# [Assignment]
Return every line below exactly.

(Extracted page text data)
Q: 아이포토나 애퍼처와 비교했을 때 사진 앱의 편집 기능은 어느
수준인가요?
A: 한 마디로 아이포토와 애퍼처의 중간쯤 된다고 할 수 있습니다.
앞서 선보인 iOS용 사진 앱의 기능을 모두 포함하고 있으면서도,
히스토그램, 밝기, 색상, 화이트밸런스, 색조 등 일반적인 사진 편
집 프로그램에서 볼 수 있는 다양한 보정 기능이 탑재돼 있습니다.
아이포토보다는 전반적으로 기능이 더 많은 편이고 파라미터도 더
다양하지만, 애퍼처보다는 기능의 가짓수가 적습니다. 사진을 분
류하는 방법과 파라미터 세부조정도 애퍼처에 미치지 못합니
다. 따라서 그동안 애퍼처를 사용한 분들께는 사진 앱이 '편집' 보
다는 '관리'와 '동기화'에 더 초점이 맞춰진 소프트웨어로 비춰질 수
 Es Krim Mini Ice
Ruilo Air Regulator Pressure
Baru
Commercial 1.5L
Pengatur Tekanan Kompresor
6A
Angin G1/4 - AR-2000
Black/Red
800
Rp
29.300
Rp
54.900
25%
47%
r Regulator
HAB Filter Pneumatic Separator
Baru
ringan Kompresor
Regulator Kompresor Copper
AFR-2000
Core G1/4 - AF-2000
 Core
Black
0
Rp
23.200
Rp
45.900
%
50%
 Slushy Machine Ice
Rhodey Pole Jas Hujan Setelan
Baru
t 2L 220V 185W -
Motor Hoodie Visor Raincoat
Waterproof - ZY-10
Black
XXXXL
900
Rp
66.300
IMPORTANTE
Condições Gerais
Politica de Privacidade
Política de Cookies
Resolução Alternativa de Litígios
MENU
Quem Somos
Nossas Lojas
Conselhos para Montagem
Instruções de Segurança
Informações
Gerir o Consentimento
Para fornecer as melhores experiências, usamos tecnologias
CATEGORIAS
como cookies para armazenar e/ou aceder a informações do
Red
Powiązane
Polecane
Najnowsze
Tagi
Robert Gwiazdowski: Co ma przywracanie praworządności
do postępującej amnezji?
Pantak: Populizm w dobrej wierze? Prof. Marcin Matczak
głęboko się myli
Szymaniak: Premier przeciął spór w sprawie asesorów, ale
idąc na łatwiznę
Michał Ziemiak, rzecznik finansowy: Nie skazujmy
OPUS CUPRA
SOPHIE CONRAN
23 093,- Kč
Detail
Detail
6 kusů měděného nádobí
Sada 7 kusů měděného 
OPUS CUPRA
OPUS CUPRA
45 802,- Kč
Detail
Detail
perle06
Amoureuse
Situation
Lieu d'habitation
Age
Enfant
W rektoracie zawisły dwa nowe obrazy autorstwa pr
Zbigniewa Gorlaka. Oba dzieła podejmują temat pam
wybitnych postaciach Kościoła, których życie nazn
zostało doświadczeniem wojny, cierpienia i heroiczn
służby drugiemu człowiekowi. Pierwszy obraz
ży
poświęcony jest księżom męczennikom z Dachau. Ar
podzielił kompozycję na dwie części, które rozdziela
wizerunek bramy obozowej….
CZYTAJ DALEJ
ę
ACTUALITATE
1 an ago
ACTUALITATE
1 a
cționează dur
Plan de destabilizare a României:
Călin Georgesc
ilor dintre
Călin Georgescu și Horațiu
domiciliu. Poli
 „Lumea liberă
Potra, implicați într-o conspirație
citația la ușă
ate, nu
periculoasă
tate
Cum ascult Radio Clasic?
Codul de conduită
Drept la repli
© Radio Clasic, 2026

# [Output of the exercise]
Q: 아이포토나 애퍼처와 비교했을 때 사진 앱의 편집 기능은 어느
수준인가요?
A: 한 마디로 아이포토와 애퍼처의 중간쯤 된다고 할 수 있습니다.
앞서 선보인 iOS용 사진 앱의 기능을 모두 포함하고 있으면서도,
히스토그램, 밝기, 색상, 화이트밸런스, 색조 등 일반적인 사진 편
집 프로그램에서 볼 수 있는 다양한 보정 기능이 탑재돼 있습니다.
아이포토보다는 전반적으로 기능이 더 많은 편이고 파라미터도 더
다양하지만, 애퍼처보다는 기능의 가짓수가 적습니다. 사진을 분
류하는 방법과 파라미터 세부조정도 애퍼처에 미치지 못합니
다. 따라서 그동안 애퍼처를 사용한 분들께는 사진 앱이 '편집' 보
다는 '관리'와 '동기화'에 더 초점이 맞춰진 소프트웨어로 비춰질 수
 Es Krim Mini Ice
Ruilo Air Regulator Pressure
Baru
Commercial 1.5L
Pengatur Tekanan Kompresor
6A
Angin G1/4 - AR-2000
Black/Red
800
Rp
29.300
Rp
54.900
25%
47%
r Regulator
HAB Filter Pneumatic Separator
Baru
ringan Kompresor
Regulator Kompresor Copper
AFR-2000
Core G1/4 - AF-2000
 Core
Black
0
Rp
23.200
Rp
45.900
%
50%
 Slushy Machine Ice
Rhodey Pole Jas Hujan Setelan
Baru
t 2L 220V 185W -
Motor Hoodie Visor Raincoat
Waterproof - ZY-10
Black
XXXXL
900
Rp
66.300
IMPORTANTE
Condições Gerais
Politica de Privacidade
Política de Cookies
Resolução Alternativa de Litígios
MENU
Quem Somos
Nossas Lojas
Conselhos para Montagem
Instruções de Segurança
Informações
Gerir o Consentimento
Para fornecer as melhores experiências, usamos tecnologias
CATEGORIAS
como cookies para armazenar e/ou aceder a informações do
Red
Powiązane
Polecane
Najnowsze
Tagi
Robert Gwiazdowski: Co ma przywracanie praworządności
do postępującej amnezji?
Pantak: Populizm w dobrej wierze? Prof. Marcin Matczak
głęboko się myli
Szymaniak: Premier przeciął spór w sprawie asesorów, ale
idąc na łatwiznę
Michał Ziemiak, rzecznik finansowy: Nie skazujmy
OPUS CUPRA
SOPHIE CONRAN
23 093,- Kč
Detail
Detail
6 kusů měděného nádobí
Sada 7 kusů měděného 
OPUS CUPRA
OPUS CUPRA
45 802,- Kč
Detail
Detail
perle06
Amoureuse
Situation
Lieu d'habitation
Age
Enfant
W rektoracie zawisły dwa nowe obrazy autorstwa pr
Zbigniewa Gorlaka. Oba dzieła podejmują temat pam
wybitnych postaciach Kościoła, których życie nazn
zostało doświadczeniem wojny, cierpienia i heroiczn
służby drugiemu człowiekowi. Pierwszy obraz
ży
poświęcony jest księżom męczennikom z Dachau. Ar
podzielił kompozycję na dwie części, które rozdziela
wizerunek bramy obozowej….
CZYTAJ DALEJ
ę
ACTUALITATE
1 an ago
ACTUALITATE
1 a
cționează dur
Plan de destabilizare a României:
Călin Georgesc
ilor dintre
Călin Georgescu și Horațiu
domiciliu. Poli
 „Lumea liberă
Potra, implicați într-o conspirație
citația la ușă
ate, nu
periculoasă
tate
Cum ascult Radio Clasic?
Codul de conduită
Drept la repli
© Radio Clasic, 2026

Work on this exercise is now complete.